173 Mr. Boyle asked the Minister for the Environment, Heritage and Local Government the measures which are being taken by this Government to express concern regarding the threat of extinction to species of wild life, either through environmental factors such as global warming or as a result of war or conflict. [17785/05]

Ireland actively participates in action to protect biodiversity through its support for a number of important international conventions and processes and through the implementation of international, EU and national policies and measures.

At international level, my Department continues to support the development of EU and international policy to tackle threats to biodiversity. The primary international agreement relating to this area is the Convention on Biological Diversity, which aims to secure a significant reduction in the current rate of biodiversity loss by 2010 and which Ireland ratified in 1996. My Department participates at the conference of parties to this convention and at a number of associated working groups. Ireland represents the EU on the bureau of this biodiversity convention. My Department, together with the Department of Foreign Affairs, also provides voluntary financial contributions to enable representatives from developing country governments to participate in major meetings which deal with the conservation of global biodiversity.

Ireland has also ratified a number of other important conventions, which impact directly on protecting against threats to wildlife species. These include the Convention on the Conservation of Migratory Species of Wild Animals; the Convention on International Trade in Endangered Species of Wild Fauna and Flora, CITES; the Convention on Wetlands, RAMSAR; and the International Convention for the Regulation of Whaling.

At EU level, an ambitious target has been set which aims to halt, as distinct from securing a significant reduction in, the loss of biodiversity by 2010. In this regard, a major EU stakeholders' conference was held in May last year in Malahide, County Dublin, under our EU Presidency.
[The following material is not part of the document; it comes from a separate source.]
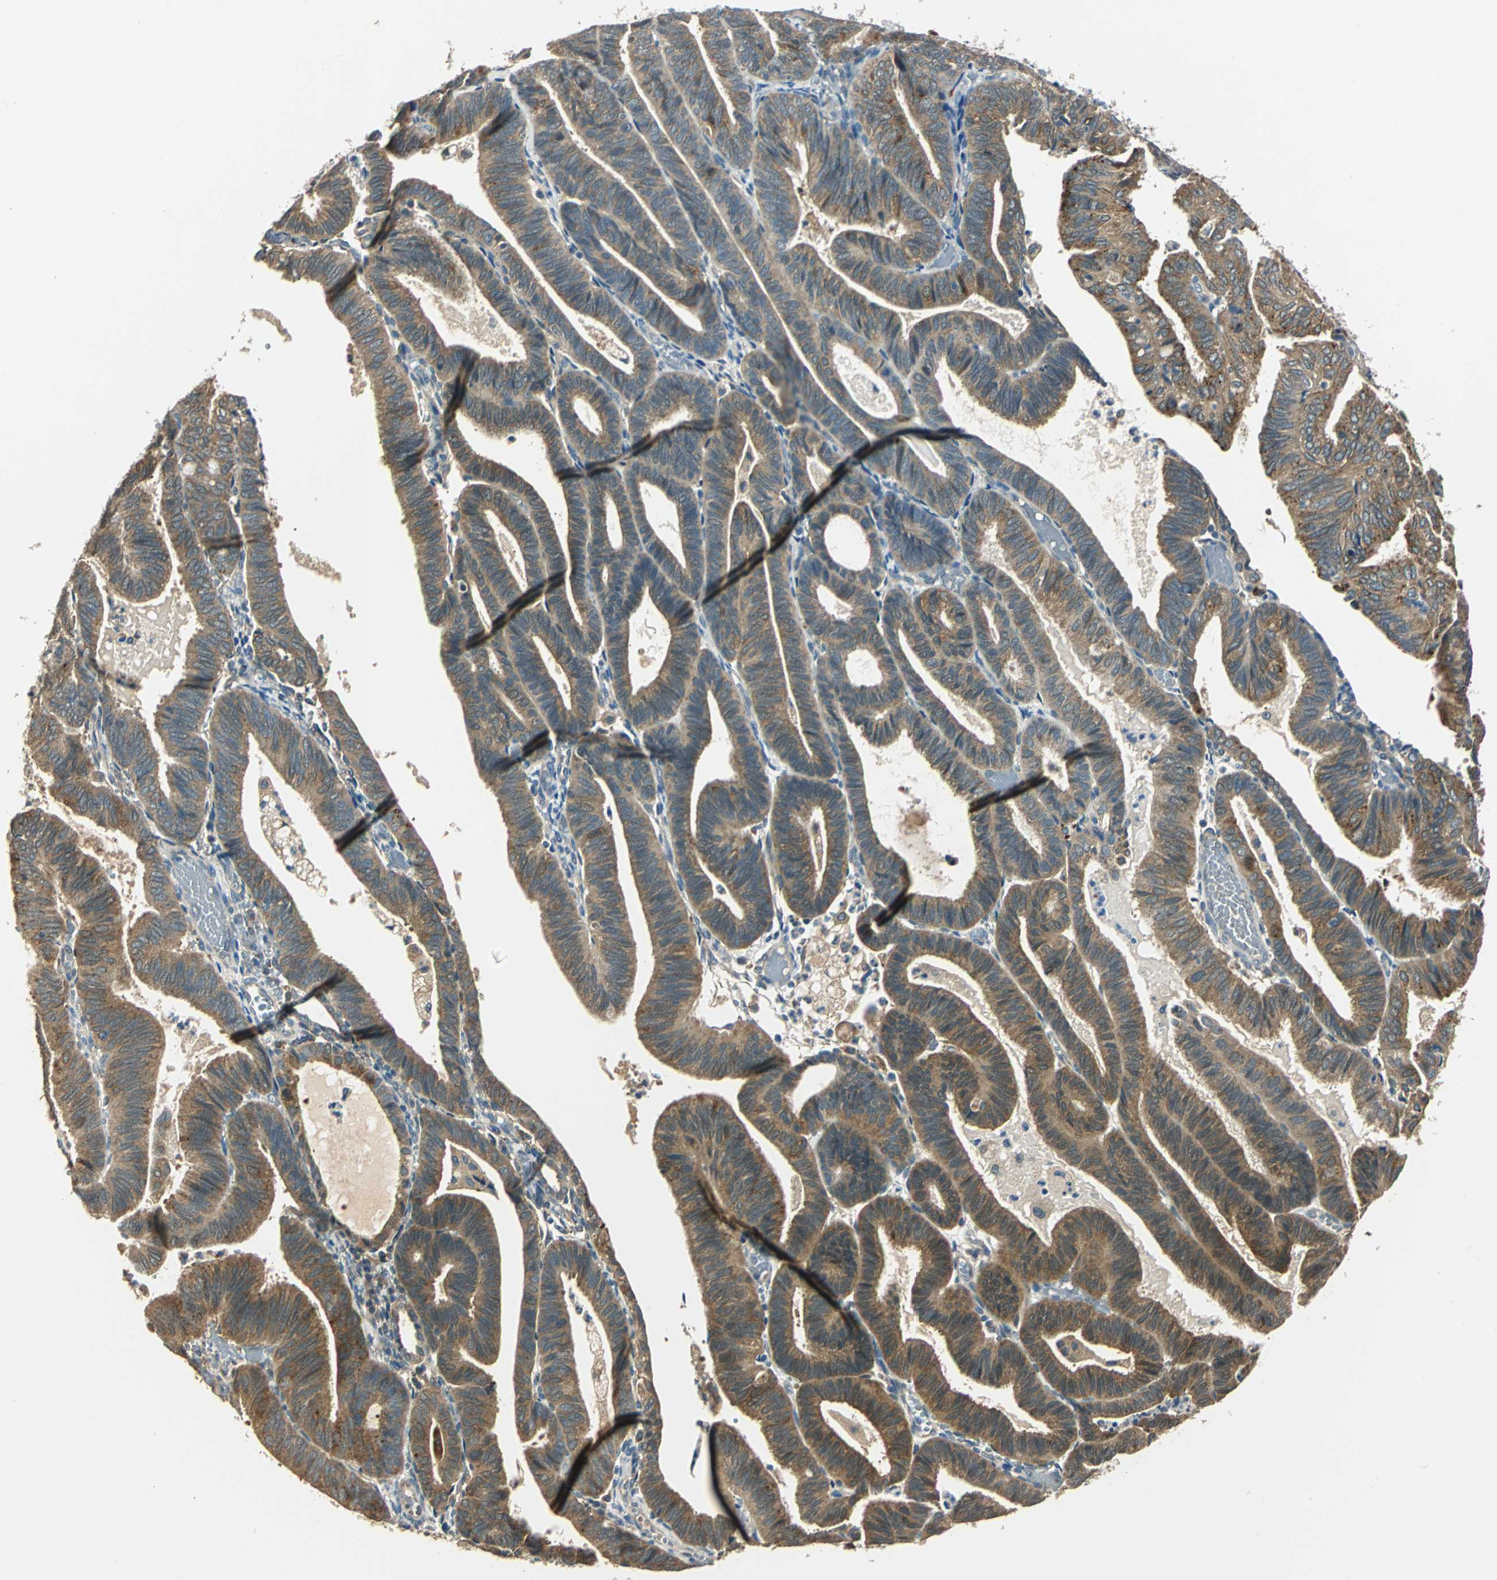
{"staining": {"intensity": "moderate", "quantity": ">75%", "location": "cytoplasmic/membranous"}, "tissue": "endometrial cancer", "cell_type": "Tumor cells", "image_type": "cancer", "snomed": [{"axis": "morphology", "description": "Adenocarcinoma, NOS"}, {"axis": "topography", "description": "Uterus"}], "caption": "Immunohistochemical staining of human endometrial cancer (adenocarcinoma) reveals medium levels of moderate cytoplasmic/membranous expression in approximately >75% of tumor cells. Using DAB (brown) and hematoxylin (blue) stains, captured at high magnification using brightfield microscopy.", "gene": "NIT1", "patient": {"sex": "female", "age": 60}}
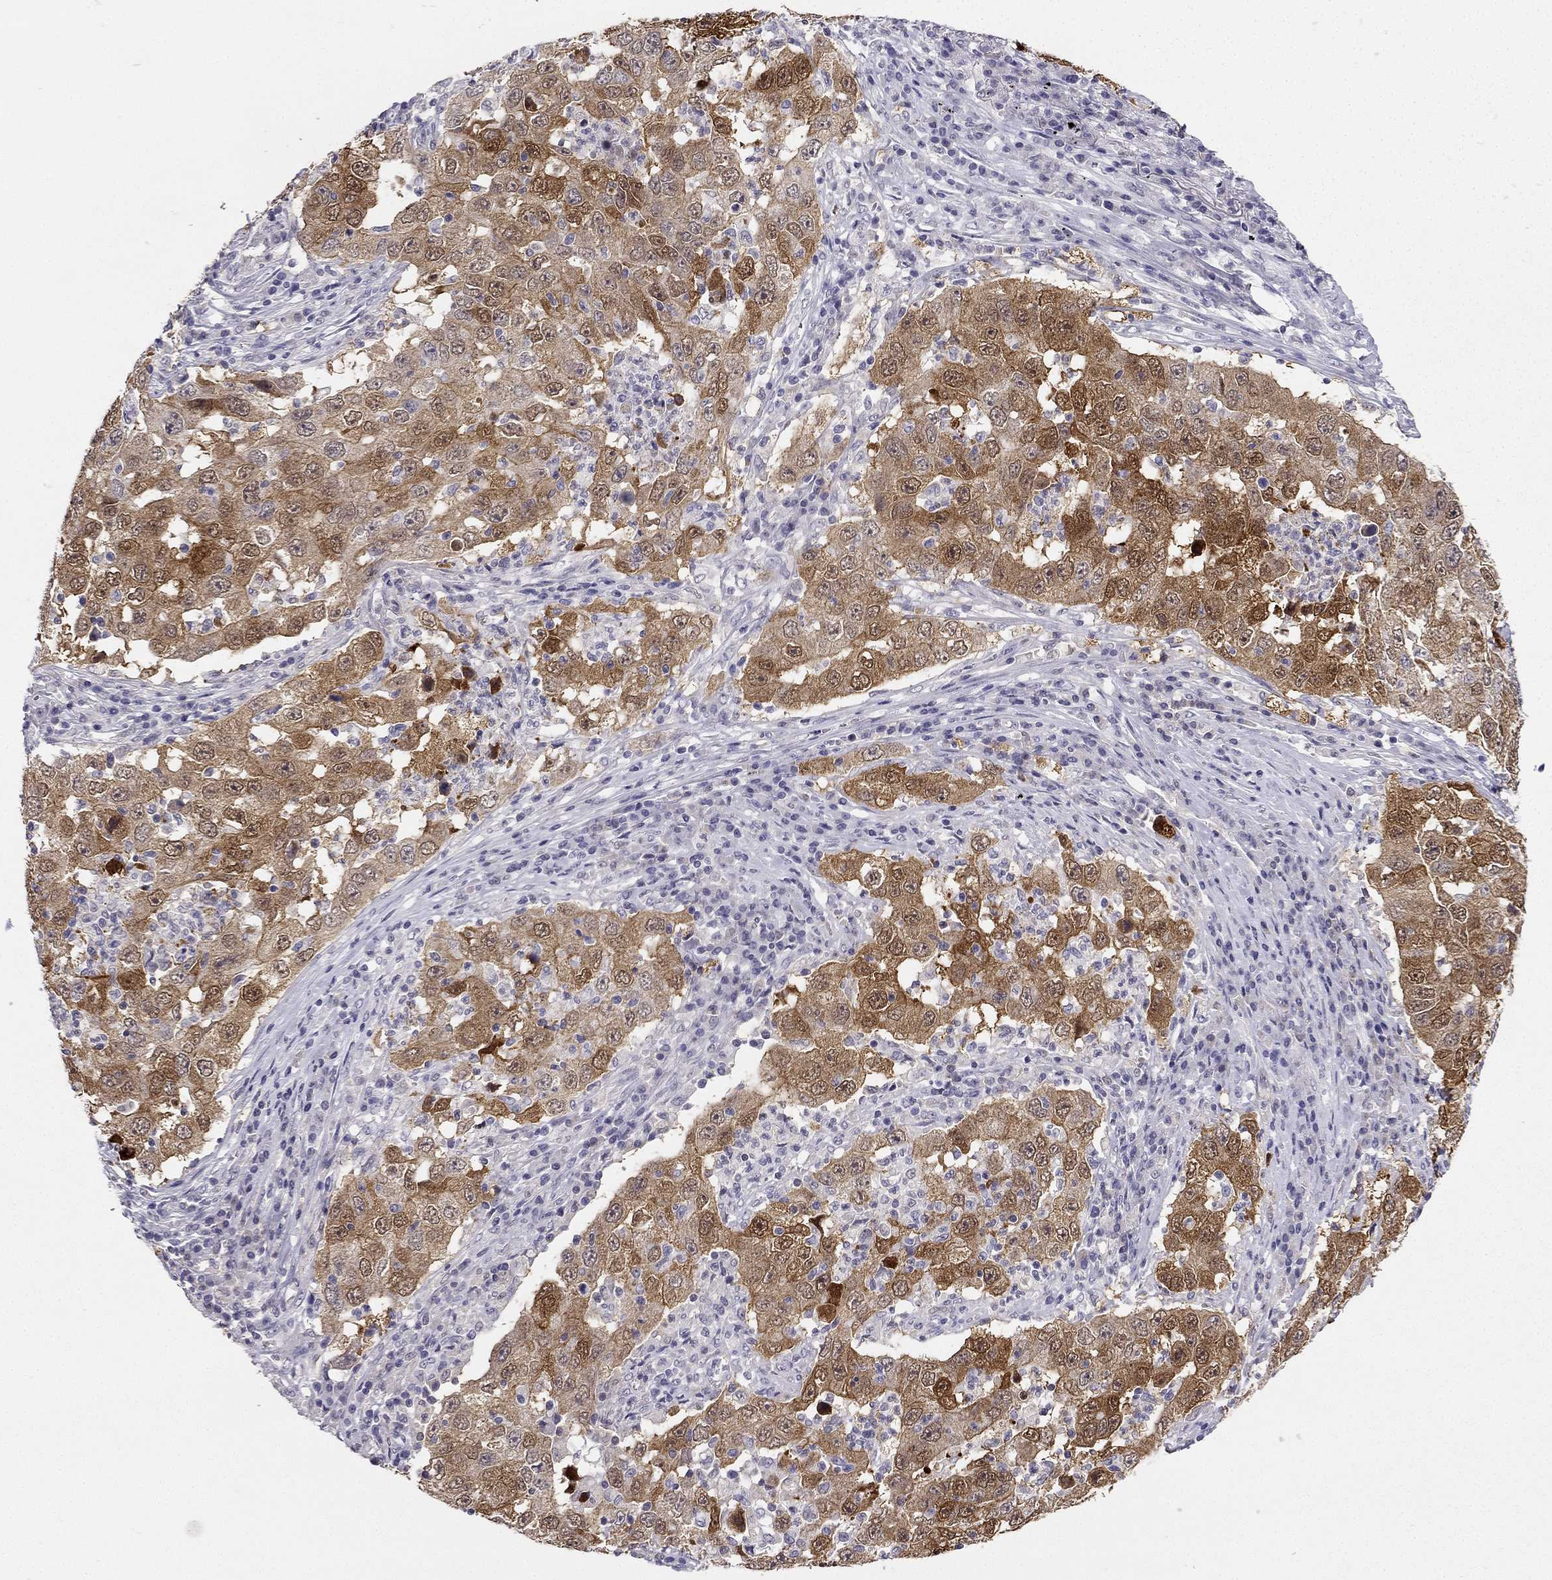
{"staining": {"intensity": "strong", "quantity": "25%-75%", "location": "cytoplasmic/membranous,nuclear"}, "tissue": "lung cancer", "cell_type": "Tumor cells", "image_type": "cancer", "snomed": [{"axis": "morphology", "description": "Adenocarcinoma, NOS"}, {"axis": "topography", "description": "Lung"}], "caption": "An immunohistochemistry image of neoplastic tissue is shown. Protein staining in brown labels strong cytoplasmic/membranous and nuclear positivity in lung cancer (adenocarcinoma) within tumor cells. The staining is performed using DAB brown chromogen to label protein expression. The nuclei are counter-stained blue using hematoxylin.", "gene": "CALB2", "patient": {"sex": "male", "age": 73}}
Some 250 delegates and stakeholders from 25 member states and other European countries met to facilitate the completion of the review of the EU biodiversity strategy. The message from Malahide, which was adopted at this conference, was intended as a key step towards a communication on future EU priorities for biodiversity conservation and for meeting its 2010 target. It is expected that this communication will be completed by the European Commission later this year.

At national level, a national biodiversity plan was adopted by Government and published in April 2002. The plan details 91 actions aimed at halting biodiversity loss in Ireland and also explicitly commits Ireland to contributing to the conservation of biodiversity overseas. An interdepartmental steering group has been established, under the aegis of my Department, to assist in the implementation of the plan and to report to Government on progress with the plan. I intend that a comprehensive progress report on the national biodiversity plan will be published later this year.